Einige wenige kroatische Staatsbürger haben sich den russischen Streitkräften angeschlossen. In die Öffentlichkeit schaffte es einzig Mirela Jakupanec, die sich als Sanitäterin auf Seiten Russlands engagiert. Einige Quellen bezeichnen sie als Krankenschwester, andere als Ärztin. Ihre pro-russischen Aussagen wurden hauptsächlich von Portalen verbreitet, die für Fake News und Kreml-Propaganda bekannt sind.

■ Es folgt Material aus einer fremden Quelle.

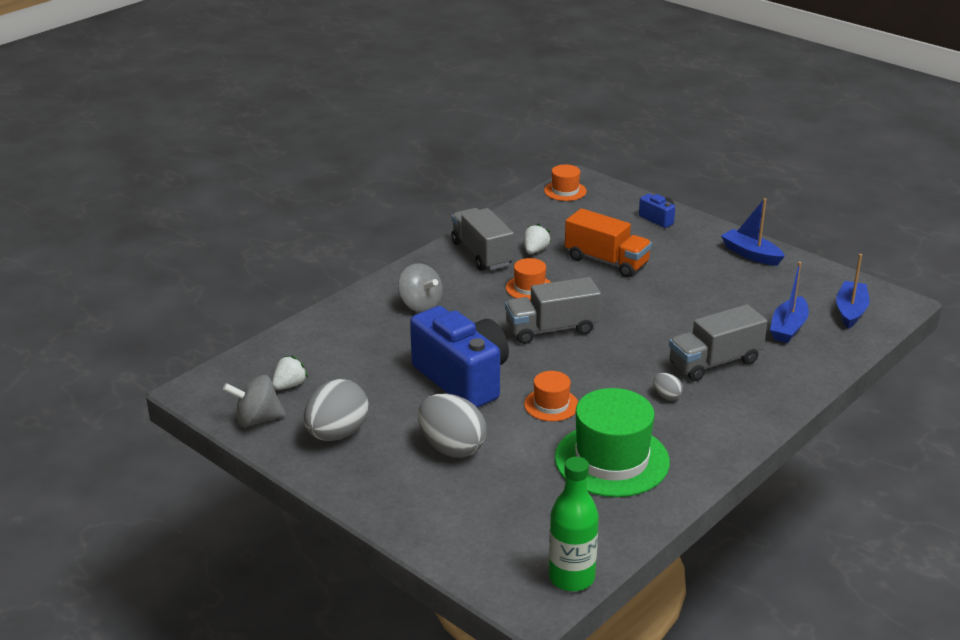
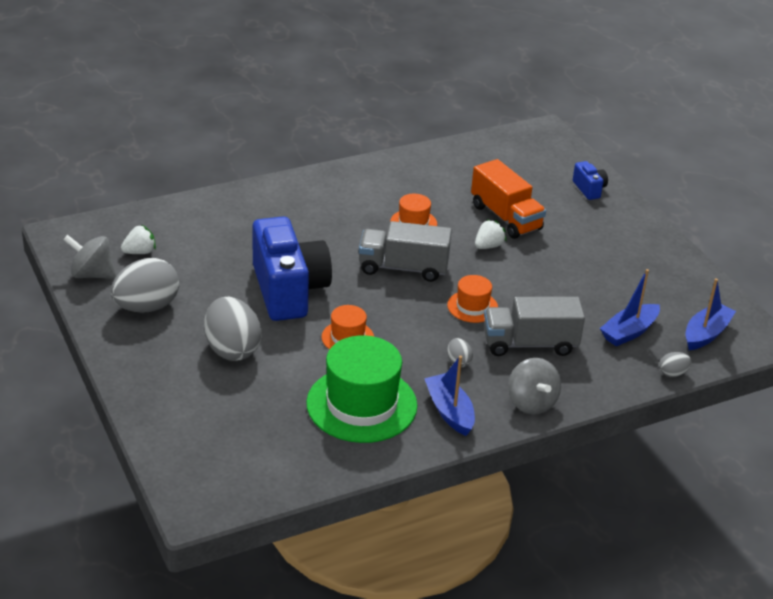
camera: 20 degrees right, 5 degrees up
(420, 305) = (304, 211): grey spinning top -> grey spinning top (531, 403)
(482, 254) = (395, 178): grey truck -> none
(535, 250) = (447, 188): white strawberry -> white strawberry (488, 246)
(565, 191) = (521, 137): orange hat -> orange hat (472, 306)
(571, 577) = (245, 496): green bottle -> none
(751, 254) = (652, 249): blue boat -> blue boat (449, 411)
(851, 351) = (673, 373): none -> grey egg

Trotz aller Solidarität mit Kiew sind ukrainische Soldaten in Kroatien nicht willkommen. Das Parlament in Zagreb lehnte einen Antrag der Regierung ab, Ukrainer im Rahmen der europäischen Mission EUMAM auf kroatischem Territorium ausbilden zu lassen. Meinungsumfragen hatten zuvor ergeben, dass fast 60 Prozent der befragten Kroatinnen und Kroaten das Vorhaben ablehnten.
Im Gegensatz zur Zagreber Regierung vertritt Kroatiens Präsident Zoran Milanovic öffentlich die These, dass es sich beim Krieg in der Ukraine um einen Stellvertreterkrieg Washingtons gegen Moskau handele. Dafür wurde er unter anderem von Russlands Außenminister Sergej Lawrow gelobt.